*分析用の文章*
►

憩いの中野植物園 北の造園遺産認定!


nakanosyokubutsu1.jpg 小樽市清水町にある私設の中野植物園(清水町26・中野平八郎園長)が、2015(平成27)年7月1日付けで、北の造園遺産に認定された。
 北の造園遺産とは、公益社団法人日本造園学会北海道支部(大塚英典支部長)が実施する事業。優れた造園価値を持ち、次世代のランドスケープ形成に役立つ重要な遺産を認定し、これまでに、道内25の公園等が選ばれた。
 同園は、同支部の担当者・笠康三郎氏の推薦により、2015(平成27)年第6次の選考で、北の造園遺産第24号として認定され、私設では、滝上町の陽殖園に次ぐ2例目となる。
 「家族経営で100年以上も存続し、地域住民に親しまれ、文化的・歴史的価値が高く、市街地の良好な生態系の維持にも貢献している」と高く評価された。
 市内では4番目の認定で、他には、2010(平成22)年の第1次の認定で小樽公園(第4号)、2014(平成26)年第5次認定で、手宮公園(第21号)と小樽カントリー倶楽部旧コース(第23号)が認定を受けている。
nakanosyokubutsu2.jpg 選定される対象は、技術的・造形的・地域的・景観形成・自然の保全創出・思い入れの価値のいずれか。または、複数の基準で高く評価されたもので、造園の歴史的視点や景観の形成に役立つ貴重な存在のもの。
 
 1908(明治41)年創立で、107年の歴史ある私設の同園は、敷地面積約50,000㎡。1972(昭和47)年3月には、環境緑地保護地区に指定。1994(平成6)年に小樽指定保全樹林となる。
 雪解けと共に開園し、春は桜・ツツジなどの花々が咲き、夏には森林浴や様々な野鳥のバードウオッチング、秋の紅葉と季節ごとに楽しめ、運が良ければ、エゾリスに遭遇できる。
 幼稚園や小学校の遠足やレクレーション等に利用され、昨年は、カメラ女子が訪れるなど、撮影スポットとしても人気を集めている。子どもから高齢者まで、憩いの場となっている。

◄

*課題の内容*
a. 中野植物園の記事から、「nakanosyokubutsu1.jp」から「道内25の公園等が選ばれた。」までの部分をそのまま引用せよ。
b. 中野植物園の記事によると、私設の施設で中野植物園より先に北の造園遺産に認定されたのはどこか。
c. 中野植物園の記事の最後の文に続けて、その先を書け。
このあとのデータは、中野植物園の記事とは関係がない。

*表示中のデータ*

►

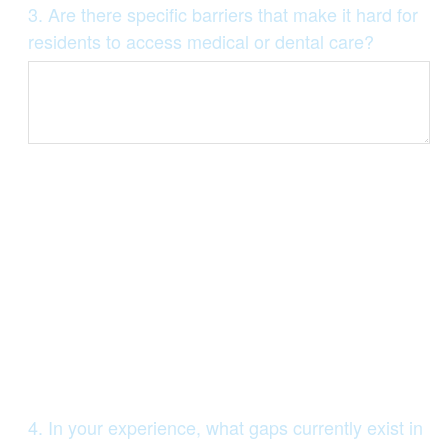
Question
3
.
Are there specific barriers that make it hard for
Title
residents to access medical or dental care?
Question
4
.
In your experience, what gaps currently exist in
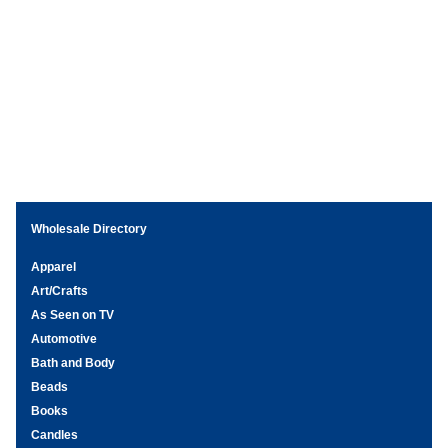
Wholesale Directory
Apparel
Art/Crafts
As Seen on TV
Automotive
Bath and Body
Beads
Books
Candles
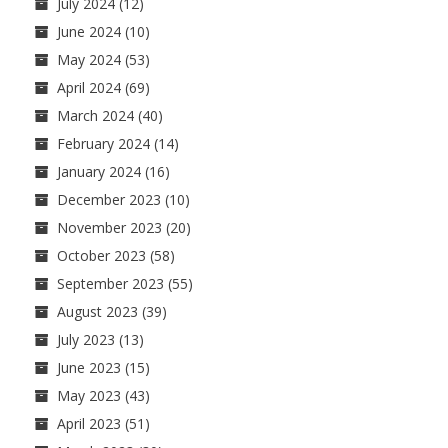
July 2024
(12)
June 2024
(10)
May 2024
(53)
April 2024
(69)
March 2024
(40)
February 2024
(14)
January 2024
(16)
December 2023
(10)
November 2023
(20)
October 2023
(58)
September 2023
(55)
August 2023
(39)
July 2023
(13)
June 2023
(15)
May 2023
(43)
April 2023
(51)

◄

*課題別の解答*
a.
nakanosyokubutsu1.jpg 小樽市清水町にある私設の中野植物園(清水町26・中野平八郎園長)が、2015(平成27)年7月1日付けで、北の造園遺産に認定された。
 北の造園遺産とは、公益社団法人日本造園学会北海道支部(大塚英典支部長)が実施する事業。優れた造園価値を持ち、次世代のランドスケープ形成に役立つ重要な遺産を認定し、これまでに、道内25の公園等が選ばれた。

b. 滝上町の陽殖園。

c.
 2代目となる中野園長の父・鹿蔵氏が、庭づくりのために、苗木を運び植えたのが始まりで、市民に開放しようと1908(明治41)年に開園した。息子の平八郎氏が後継者となり、家族で園内の管理を行っている。
 春から秋まで園内の草取りに励み、子ども達に楽しんでもらおうと、手作りのメリーゴーランドやブランコ・滑り台など約30基の遊具を設置し、毎年春にペンキを塗り直している。落ち葉の片付けなど、広大な敷地の管理は大変なもの。

 36科98種類の木々があり、春には、エゾムラサキツツジやエゾヤマザクラ、ソメイヨシノが咲き乱れ、6月には一重の藤が、次に八重の藤が咲く。エゾリスやシマヘビ、オオルリやヒレンジャクなどの野鳥、蝶やバッタの昆虫など、動植物の宝庫となり、来園者を楽しませている。
 現在は、紫陽花が見頃となり、野鳥では、アオバトの鳴き声が聞こえてくる。
 中野園長が撮影したアルバムには、春の色着くノムラモミジの様子や、秋の真っ赤な紅葉、初雪と赤い紅葉の絶景など、管理者ならではのベストショットな風景が写真に収められている。
 中野園長は、「長い間の努力が認められた。植物園全体を見てもらいたい。花々やコケの様子なども楽しんでもらいたい」と話した。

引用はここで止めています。